The Bangko Sentral ng Pilipinas expects June 2026 inflation to land between 6npercent and 7 percent, easing slightly from May’s 6.8 percent print. Lower domestic oil prices and cheaper rice and meat are helping pull prices down. But that relief is partly canceled out by higher electricity rates and more expensive vegetables.
May data already showed inflation cooling. Headline inflation fell to 6.8 percent from April’s 7.2 percent three-year high, beating forecasts for 7.5 percent. Transport inflation slowed to 16.2 percent after fuel prices rolled back, while food and housing/utility costs also eased. On a monthly basis, prices even dropped 0.5 percent — the first decline in a year.
The BSP is watching inflation closely to decide on interest rates. Slower fuel and food inflation gives it room to avoid more aggressive tightening, but “sticky” core inflation complicates things. Core inflation, which strips out volatile food and energy, jumped to 4.1 percent in May — its highest since December 2023. That suggests price pressures are still broad-based beyond just fuel.

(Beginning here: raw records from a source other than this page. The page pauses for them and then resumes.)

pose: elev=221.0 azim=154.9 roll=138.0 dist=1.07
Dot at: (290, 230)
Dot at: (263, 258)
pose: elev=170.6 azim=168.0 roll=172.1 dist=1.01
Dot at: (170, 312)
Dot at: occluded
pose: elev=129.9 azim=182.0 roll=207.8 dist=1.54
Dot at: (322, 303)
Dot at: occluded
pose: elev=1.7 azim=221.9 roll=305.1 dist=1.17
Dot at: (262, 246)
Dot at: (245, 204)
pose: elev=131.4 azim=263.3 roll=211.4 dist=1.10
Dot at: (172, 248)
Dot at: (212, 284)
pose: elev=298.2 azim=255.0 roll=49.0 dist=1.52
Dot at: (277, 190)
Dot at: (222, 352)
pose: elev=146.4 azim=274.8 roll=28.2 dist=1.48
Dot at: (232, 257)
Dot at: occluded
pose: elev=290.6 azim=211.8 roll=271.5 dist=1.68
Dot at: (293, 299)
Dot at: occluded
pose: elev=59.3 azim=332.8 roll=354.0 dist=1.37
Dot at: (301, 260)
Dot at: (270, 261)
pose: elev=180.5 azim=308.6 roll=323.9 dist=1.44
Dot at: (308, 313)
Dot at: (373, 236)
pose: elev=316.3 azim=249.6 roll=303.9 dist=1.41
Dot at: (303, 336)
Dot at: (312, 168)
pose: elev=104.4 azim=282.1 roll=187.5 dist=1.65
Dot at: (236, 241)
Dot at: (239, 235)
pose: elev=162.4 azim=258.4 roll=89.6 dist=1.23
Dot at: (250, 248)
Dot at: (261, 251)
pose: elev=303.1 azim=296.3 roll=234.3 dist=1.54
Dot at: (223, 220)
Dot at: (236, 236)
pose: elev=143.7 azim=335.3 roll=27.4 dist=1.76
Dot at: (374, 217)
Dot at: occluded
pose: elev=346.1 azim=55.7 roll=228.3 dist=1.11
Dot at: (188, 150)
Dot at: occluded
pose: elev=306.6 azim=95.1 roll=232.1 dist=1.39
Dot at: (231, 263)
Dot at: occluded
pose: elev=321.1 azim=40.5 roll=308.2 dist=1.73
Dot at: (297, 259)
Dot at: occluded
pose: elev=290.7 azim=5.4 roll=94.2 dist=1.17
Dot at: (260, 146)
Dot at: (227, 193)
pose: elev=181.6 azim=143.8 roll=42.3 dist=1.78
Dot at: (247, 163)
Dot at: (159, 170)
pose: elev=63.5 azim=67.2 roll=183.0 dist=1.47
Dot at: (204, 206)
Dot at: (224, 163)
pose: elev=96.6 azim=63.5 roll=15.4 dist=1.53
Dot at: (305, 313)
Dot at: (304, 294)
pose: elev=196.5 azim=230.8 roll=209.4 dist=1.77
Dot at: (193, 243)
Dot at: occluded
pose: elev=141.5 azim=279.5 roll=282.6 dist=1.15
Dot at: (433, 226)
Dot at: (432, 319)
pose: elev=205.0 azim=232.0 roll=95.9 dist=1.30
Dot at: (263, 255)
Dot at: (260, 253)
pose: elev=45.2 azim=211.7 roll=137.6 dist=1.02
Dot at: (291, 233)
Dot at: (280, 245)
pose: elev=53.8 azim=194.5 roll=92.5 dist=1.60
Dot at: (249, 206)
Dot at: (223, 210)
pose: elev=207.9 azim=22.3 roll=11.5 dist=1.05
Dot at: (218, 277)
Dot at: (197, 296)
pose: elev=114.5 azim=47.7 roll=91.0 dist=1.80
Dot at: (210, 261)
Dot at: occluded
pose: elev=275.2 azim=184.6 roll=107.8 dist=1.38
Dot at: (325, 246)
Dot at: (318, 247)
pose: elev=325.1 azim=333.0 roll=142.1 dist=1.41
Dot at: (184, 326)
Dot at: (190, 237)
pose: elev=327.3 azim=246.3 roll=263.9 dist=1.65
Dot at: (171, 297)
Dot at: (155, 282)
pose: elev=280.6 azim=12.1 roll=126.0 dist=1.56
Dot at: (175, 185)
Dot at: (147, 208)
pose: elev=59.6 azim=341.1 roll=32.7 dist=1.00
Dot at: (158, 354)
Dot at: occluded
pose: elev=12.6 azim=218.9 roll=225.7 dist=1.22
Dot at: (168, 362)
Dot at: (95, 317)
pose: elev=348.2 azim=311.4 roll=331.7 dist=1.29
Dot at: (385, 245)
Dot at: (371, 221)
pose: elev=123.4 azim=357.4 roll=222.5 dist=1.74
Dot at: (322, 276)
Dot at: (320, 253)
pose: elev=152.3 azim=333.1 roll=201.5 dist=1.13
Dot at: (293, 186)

The central bank says it will stay “vigilant” and data-dependent. It’s also tracking the Middle East situation because any new oil shock could reverse the recent disinflation and force tougher policy.
Prices are cooling a bit, mainly because fuel got cheaper. But core inflation is still rising, and electricity + geopolitics are risks. For now, the BSP is likely to hold off on rate hikes unless inflation re-accelerates, but it isn’t ready to cut either.